:: Input material ::
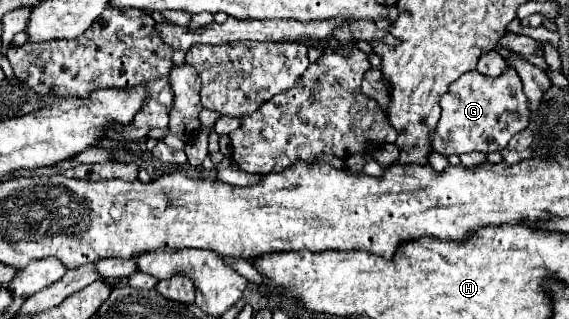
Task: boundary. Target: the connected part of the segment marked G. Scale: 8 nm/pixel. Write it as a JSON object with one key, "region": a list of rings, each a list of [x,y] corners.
{"region":[[[508,67],[500,77],[483,77],[476,70],[461,75],[440,97],[440,107],[442,117],[432,141],[434,151],[440,155],[502,151],[512,135],[524,131],[530,121],[530,101],[512,67]]]}

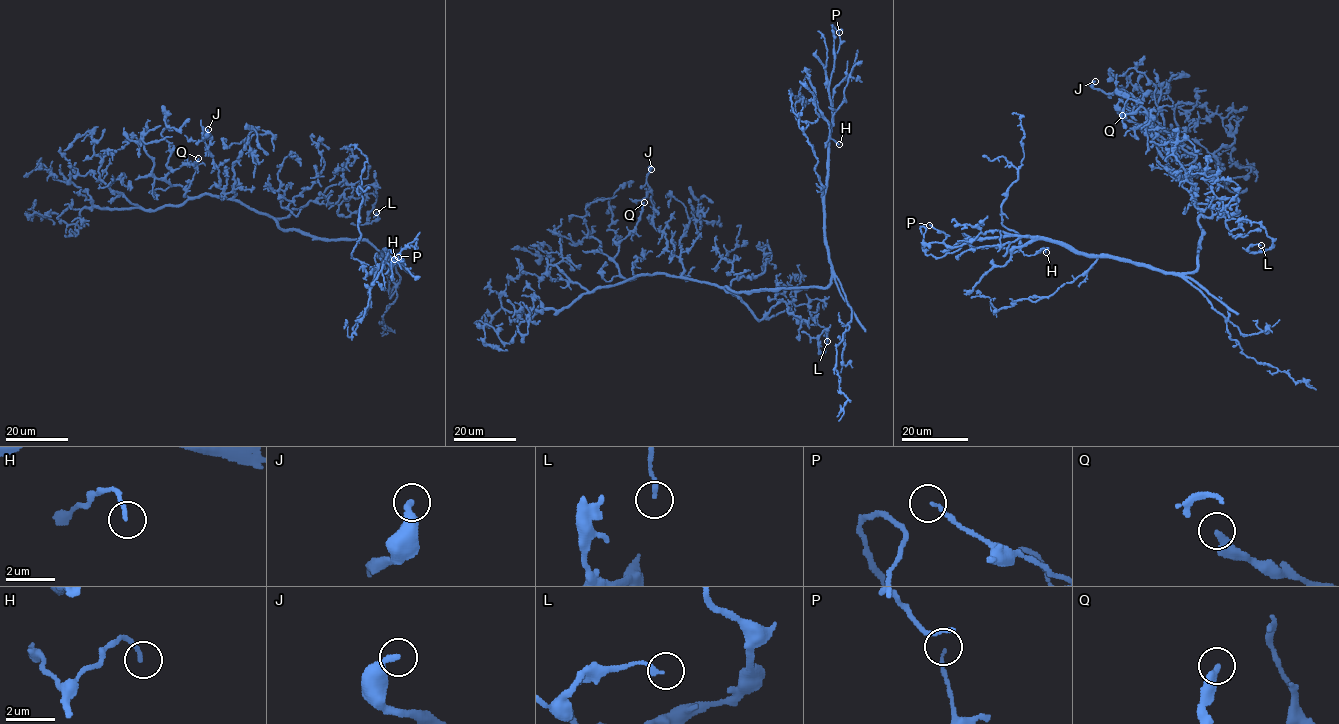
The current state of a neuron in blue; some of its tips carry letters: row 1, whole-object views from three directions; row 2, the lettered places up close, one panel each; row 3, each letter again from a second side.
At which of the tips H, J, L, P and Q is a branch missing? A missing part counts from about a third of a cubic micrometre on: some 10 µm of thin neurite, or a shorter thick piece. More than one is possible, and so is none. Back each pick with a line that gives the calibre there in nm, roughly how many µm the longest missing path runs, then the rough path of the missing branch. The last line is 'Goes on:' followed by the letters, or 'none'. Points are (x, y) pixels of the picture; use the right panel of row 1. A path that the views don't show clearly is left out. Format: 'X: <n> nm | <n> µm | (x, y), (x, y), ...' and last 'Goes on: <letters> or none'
Goes on: none

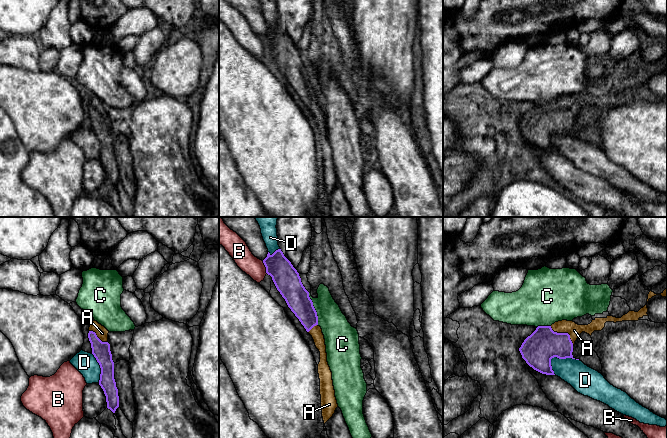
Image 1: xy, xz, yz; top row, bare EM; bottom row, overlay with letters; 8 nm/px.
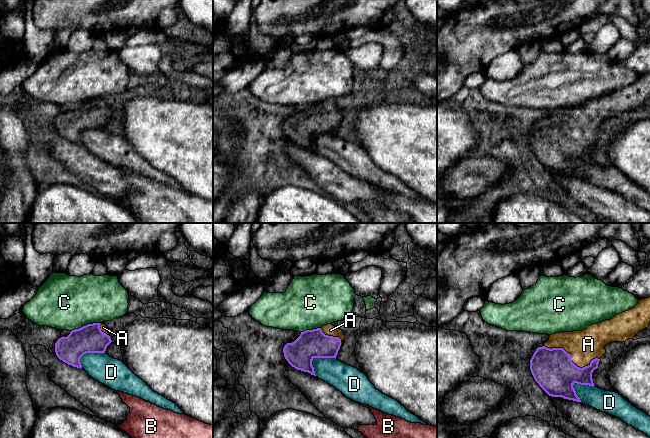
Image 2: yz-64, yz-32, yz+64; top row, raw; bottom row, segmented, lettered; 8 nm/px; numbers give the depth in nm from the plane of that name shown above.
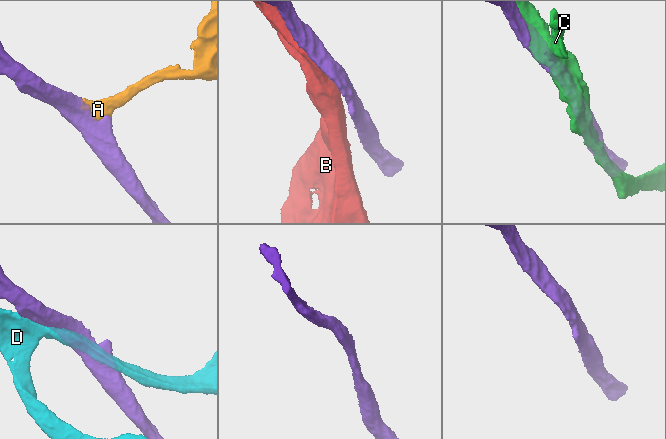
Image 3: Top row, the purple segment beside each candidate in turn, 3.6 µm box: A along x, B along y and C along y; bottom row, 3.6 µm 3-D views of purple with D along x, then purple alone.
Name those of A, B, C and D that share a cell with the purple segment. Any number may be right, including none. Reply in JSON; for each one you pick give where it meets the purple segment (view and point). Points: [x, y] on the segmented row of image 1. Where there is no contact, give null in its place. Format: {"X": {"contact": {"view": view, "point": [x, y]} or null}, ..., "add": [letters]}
{"A": {"contact": {"view": "yz", "point": [564, 333]}}, "add": ["A"]}

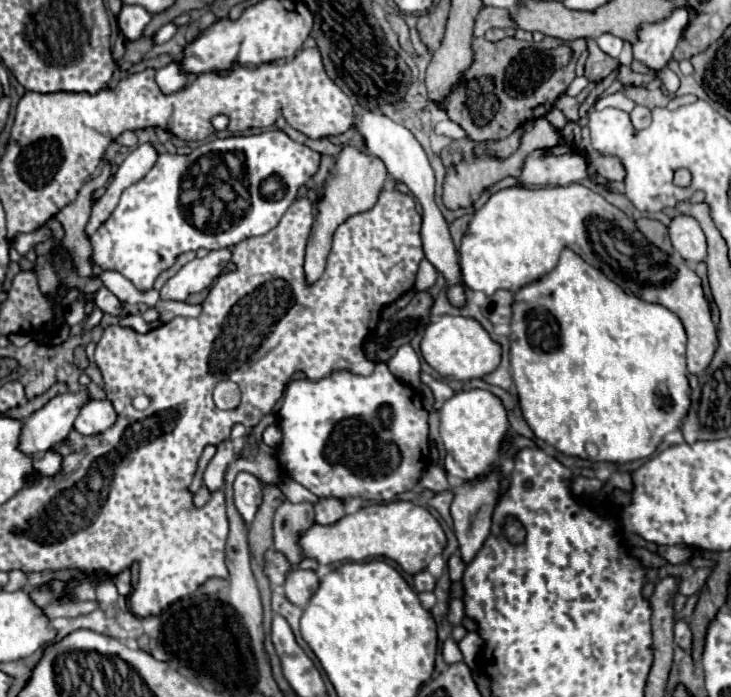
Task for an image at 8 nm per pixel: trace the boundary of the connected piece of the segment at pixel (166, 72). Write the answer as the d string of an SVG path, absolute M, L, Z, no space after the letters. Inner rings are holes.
M170 63L164 69L156 71L156 83L158 83L158 87L160 87L162 93L170 95L170 93L180 91L188 83L188 77L180 73L180 69L178 69L176 63Z

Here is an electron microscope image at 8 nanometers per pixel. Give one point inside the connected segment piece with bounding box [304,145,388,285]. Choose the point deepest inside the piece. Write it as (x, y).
(361, 177)

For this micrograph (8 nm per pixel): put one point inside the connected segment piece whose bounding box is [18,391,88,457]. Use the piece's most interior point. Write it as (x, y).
(49, 425)

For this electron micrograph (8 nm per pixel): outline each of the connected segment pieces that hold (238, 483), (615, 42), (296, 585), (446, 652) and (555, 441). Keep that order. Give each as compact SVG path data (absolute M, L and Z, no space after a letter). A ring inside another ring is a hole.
M238 473L234 481L234 503L246 525L252 523L254 513L262 501L262 483L250 473Z
M608 33L600 35L600 37L596 39L596 43L600 45L600 49L602 49L604 53L613 58L618 58L623 47L622 39L618 39L618 37L614 37L614 35Z
M296 569L288 575L286 583L284 583L284 595L286 599L304 609L310 601L310 597L314 595L314 591L318 589L318 575L314 571L302 571L302 569Z
M446 639L446 641L444 641L442 646L442 655L447 664L453 664L458 661L462 661L463 659L458 644L454 639Z
M564 249L560 255L560 263L556 265L554 271L544 275L538 281L532 281L518 289L514 293L514 305L512 305L512 335L510 335L510 369L512 369L512 379L518 389L520 397L520 407L522 415L532 427L534 435L538 439L544 439L564 455L574 455L588 459L590 455L586 453L586 445L594 443L596 445L596 457L594 461L612 461L612 463L628 463L634 459L644 459L656 451L660 445L662 437L670 431L674 431L682 417L686 415L690 407L690 387L688 387L688 377L686 377L686 331L682 329L682 321L674 313L670 313L664 305L656 303L646 303L640 297L626 293L622 287L614 285L600 269L594 269L588 265L578 253L572 249Z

:: Exercise ::
Work out how many lines of the preceding data contain the word "bottom". Reply with that number only.

:: Task output ::
3